Whirlwind’s IBM-built clone (referred to as Whirlwind II), arrived at Building F as the XD-1 in 1955. The XD-1’s “digital twin”, the XD-2, remained with IBM for co-development coordination.
The XD-1 soon took on its military name: AN/FSQ-7.

Pre-Internet

Whirlwind descendants, TX-2 and FSQ-32, one with Larry Roberts at the helm, the other with Tom Marill in Santa Monica, recorded the first-ever exchange of digital packets across the continent. Soon there-after, ARPA funded the start of ARPANET.
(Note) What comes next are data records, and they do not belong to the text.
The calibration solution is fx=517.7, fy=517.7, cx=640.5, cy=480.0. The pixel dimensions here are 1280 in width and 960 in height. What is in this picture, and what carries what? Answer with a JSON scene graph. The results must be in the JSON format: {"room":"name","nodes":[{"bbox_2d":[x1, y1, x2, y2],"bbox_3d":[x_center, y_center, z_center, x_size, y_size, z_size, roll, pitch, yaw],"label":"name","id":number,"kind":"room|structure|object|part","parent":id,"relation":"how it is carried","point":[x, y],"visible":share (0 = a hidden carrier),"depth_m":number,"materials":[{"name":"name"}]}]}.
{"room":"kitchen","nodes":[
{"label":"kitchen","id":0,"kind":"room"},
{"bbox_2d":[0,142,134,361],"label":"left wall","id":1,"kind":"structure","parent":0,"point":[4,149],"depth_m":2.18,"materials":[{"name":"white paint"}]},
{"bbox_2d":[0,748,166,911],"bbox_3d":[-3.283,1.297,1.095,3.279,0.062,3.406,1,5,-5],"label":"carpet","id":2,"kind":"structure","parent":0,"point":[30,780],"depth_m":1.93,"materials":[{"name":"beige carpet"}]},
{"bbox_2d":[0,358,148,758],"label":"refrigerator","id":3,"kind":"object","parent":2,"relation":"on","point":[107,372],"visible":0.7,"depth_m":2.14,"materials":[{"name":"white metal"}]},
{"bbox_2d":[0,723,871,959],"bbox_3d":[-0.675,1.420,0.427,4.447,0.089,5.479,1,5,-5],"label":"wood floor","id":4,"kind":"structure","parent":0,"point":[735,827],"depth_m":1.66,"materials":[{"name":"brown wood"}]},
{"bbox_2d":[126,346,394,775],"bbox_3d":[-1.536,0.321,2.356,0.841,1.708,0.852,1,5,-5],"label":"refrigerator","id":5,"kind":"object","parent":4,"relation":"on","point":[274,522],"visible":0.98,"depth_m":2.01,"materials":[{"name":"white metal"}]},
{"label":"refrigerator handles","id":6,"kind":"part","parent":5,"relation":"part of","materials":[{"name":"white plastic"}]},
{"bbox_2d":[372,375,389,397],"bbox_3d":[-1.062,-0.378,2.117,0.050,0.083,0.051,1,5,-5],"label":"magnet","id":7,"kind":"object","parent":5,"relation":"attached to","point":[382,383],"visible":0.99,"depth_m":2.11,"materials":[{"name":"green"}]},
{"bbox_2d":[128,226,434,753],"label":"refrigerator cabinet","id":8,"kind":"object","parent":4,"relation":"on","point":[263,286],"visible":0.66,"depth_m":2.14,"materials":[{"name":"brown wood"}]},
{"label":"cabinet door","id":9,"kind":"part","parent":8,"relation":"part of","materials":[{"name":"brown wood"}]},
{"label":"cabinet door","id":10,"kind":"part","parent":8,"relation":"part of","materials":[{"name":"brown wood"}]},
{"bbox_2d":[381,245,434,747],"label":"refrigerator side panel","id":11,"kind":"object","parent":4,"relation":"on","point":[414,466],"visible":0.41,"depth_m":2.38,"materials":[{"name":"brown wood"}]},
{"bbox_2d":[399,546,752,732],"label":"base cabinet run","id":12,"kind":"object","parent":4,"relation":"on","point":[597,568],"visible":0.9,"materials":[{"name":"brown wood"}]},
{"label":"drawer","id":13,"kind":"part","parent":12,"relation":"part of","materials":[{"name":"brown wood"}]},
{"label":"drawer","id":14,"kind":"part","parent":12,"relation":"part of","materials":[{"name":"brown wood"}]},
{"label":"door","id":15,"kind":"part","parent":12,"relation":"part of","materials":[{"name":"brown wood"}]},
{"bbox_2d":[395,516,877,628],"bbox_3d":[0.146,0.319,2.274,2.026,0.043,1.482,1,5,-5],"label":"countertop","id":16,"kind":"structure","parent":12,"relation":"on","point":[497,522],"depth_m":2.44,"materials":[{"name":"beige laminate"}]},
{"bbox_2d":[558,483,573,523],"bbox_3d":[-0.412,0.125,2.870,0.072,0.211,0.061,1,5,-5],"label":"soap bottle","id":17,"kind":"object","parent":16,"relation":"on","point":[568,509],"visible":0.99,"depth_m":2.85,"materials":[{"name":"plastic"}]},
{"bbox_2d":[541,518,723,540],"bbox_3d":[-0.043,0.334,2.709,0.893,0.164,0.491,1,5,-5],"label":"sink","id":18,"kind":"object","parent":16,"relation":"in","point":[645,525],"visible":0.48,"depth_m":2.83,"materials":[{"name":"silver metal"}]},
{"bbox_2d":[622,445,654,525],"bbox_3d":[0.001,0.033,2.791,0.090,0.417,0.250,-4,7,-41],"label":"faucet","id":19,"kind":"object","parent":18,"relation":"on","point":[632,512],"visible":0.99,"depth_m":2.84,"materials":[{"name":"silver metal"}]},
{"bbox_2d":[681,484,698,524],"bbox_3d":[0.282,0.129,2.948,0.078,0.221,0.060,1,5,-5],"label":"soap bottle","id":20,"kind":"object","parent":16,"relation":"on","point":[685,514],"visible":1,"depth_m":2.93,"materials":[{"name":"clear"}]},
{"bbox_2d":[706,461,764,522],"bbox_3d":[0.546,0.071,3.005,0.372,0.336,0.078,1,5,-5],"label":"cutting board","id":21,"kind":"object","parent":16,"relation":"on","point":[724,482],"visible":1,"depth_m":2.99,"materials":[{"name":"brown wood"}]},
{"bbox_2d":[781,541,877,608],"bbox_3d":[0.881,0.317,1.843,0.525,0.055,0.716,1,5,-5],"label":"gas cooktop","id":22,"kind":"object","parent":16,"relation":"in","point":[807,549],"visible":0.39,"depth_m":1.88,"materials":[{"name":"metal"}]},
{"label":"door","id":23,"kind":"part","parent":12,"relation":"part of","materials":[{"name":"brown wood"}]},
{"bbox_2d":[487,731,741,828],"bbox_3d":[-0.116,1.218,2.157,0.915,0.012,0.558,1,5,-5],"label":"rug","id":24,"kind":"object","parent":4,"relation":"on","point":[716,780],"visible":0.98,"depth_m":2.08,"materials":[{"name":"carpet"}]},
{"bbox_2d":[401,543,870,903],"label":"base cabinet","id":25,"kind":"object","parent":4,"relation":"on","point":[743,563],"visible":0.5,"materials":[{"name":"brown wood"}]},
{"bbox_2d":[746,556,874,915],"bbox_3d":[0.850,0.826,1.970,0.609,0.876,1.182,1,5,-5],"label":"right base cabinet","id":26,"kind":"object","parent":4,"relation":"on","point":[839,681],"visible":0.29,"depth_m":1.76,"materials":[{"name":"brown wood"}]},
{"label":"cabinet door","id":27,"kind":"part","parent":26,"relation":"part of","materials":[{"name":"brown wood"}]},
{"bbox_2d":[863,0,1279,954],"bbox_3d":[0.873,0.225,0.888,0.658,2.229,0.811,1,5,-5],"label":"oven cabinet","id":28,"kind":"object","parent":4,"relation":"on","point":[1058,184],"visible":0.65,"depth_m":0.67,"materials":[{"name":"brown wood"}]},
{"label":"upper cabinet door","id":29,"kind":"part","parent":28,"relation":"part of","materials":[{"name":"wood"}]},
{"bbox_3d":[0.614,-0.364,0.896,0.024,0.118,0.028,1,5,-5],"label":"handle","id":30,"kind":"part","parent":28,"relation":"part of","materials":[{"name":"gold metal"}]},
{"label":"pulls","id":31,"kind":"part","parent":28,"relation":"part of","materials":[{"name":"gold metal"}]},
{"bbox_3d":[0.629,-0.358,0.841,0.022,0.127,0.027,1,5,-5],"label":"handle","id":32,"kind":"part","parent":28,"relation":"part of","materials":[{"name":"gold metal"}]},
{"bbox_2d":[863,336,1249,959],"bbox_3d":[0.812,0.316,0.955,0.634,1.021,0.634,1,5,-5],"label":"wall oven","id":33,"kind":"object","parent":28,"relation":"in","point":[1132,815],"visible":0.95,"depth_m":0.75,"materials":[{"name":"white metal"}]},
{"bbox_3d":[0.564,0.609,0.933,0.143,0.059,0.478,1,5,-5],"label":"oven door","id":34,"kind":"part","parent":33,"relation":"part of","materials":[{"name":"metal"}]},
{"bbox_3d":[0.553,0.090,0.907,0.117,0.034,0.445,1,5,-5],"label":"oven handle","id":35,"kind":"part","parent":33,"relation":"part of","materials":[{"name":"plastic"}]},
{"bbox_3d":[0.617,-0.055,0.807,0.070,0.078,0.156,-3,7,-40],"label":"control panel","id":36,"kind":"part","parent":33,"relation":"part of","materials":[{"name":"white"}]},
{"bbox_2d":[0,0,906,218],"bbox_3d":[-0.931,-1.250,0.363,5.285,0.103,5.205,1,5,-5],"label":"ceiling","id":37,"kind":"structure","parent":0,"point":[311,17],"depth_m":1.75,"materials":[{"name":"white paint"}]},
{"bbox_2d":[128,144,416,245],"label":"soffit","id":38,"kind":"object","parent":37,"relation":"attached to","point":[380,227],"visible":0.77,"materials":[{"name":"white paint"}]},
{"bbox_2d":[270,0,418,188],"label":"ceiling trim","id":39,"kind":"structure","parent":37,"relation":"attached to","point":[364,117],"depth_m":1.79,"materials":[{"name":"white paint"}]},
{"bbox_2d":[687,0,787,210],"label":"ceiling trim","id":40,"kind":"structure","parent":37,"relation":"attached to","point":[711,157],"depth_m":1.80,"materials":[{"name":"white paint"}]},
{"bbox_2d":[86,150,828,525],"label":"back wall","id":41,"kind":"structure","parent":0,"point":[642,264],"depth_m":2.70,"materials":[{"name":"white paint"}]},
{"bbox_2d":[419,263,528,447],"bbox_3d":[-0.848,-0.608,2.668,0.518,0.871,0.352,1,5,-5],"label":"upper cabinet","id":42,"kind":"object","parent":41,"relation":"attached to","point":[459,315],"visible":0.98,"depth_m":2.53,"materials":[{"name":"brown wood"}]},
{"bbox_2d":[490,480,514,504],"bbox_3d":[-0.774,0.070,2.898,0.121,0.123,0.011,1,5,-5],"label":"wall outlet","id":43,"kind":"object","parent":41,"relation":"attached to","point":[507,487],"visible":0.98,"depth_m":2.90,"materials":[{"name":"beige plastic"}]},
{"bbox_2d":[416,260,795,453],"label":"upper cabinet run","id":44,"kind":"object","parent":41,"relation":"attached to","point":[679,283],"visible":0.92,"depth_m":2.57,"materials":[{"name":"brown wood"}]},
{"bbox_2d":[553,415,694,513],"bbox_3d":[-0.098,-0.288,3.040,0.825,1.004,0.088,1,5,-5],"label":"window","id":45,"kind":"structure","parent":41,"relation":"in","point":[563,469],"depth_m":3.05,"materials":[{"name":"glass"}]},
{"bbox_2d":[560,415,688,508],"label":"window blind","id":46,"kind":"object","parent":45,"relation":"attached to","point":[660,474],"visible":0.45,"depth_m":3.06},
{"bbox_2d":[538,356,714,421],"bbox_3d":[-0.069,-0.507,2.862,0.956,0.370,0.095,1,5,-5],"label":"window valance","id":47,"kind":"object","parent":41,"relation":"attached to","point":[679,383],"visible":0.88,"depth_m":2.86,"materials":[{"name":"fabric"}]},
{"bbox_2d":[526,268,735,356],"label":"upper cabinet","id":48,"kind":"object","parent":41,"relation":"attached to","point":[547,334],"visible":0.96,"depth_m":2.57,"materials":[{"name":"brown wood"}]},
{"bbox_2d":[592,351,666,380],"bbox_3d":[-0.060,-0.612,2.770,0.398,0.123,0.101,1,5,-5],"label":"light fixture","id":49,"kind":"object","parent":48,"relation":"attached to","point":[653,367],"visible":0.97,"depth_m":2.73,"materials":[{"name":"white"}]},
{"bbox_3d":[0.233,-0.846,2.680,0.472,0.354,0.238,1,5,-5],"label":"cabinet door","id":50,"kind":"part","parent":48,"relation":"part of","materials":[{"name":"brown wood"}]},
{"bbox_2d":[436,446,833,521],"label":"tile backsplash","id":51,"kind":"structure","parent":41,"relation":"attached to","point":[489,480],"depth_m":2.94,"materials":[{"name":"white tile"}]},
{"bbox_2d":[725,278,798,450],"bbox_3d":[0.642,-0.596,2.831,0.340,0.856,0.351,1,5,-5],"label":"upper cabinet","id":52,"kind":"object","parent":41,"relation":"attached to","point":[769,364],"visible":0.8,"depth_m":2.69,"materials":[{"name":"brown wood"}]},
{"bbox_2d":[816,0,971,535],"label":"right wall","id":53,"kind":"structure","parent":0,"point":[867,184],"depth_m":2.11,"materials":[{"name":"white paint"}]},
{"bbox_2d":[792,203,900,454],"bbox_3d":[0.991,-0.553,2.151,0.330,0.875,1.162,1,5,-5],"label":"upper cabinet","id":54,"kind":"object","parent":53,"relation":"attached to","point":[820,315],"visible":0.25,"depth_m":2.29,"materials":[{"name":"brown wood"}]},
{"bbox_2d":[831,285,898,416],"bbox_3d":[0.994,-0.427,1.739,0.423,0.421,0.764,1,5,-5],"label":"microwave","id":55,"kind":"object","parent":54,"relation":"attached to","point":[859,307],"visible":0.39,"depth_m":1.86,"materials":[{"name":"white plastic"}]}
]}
A selection committee of Forrester, Everett, Norm Taylor, and Bob Wieser picked IBM for the multi-billion dollar project to clone Whirlwind into AN/FSQ-7s for more than 30 Air Force direction centers: The Semi-Automatic Ground Environment (SAGE). Competing companies vying for the contract: Remington Rand, Raytheon, Sylvania, and Bell Labs. 

IBM’s Tom Watson Jr. said it was the most important contract in the company’s history.
It transformed IBM from a maker of tabulating machines to a maker of computers.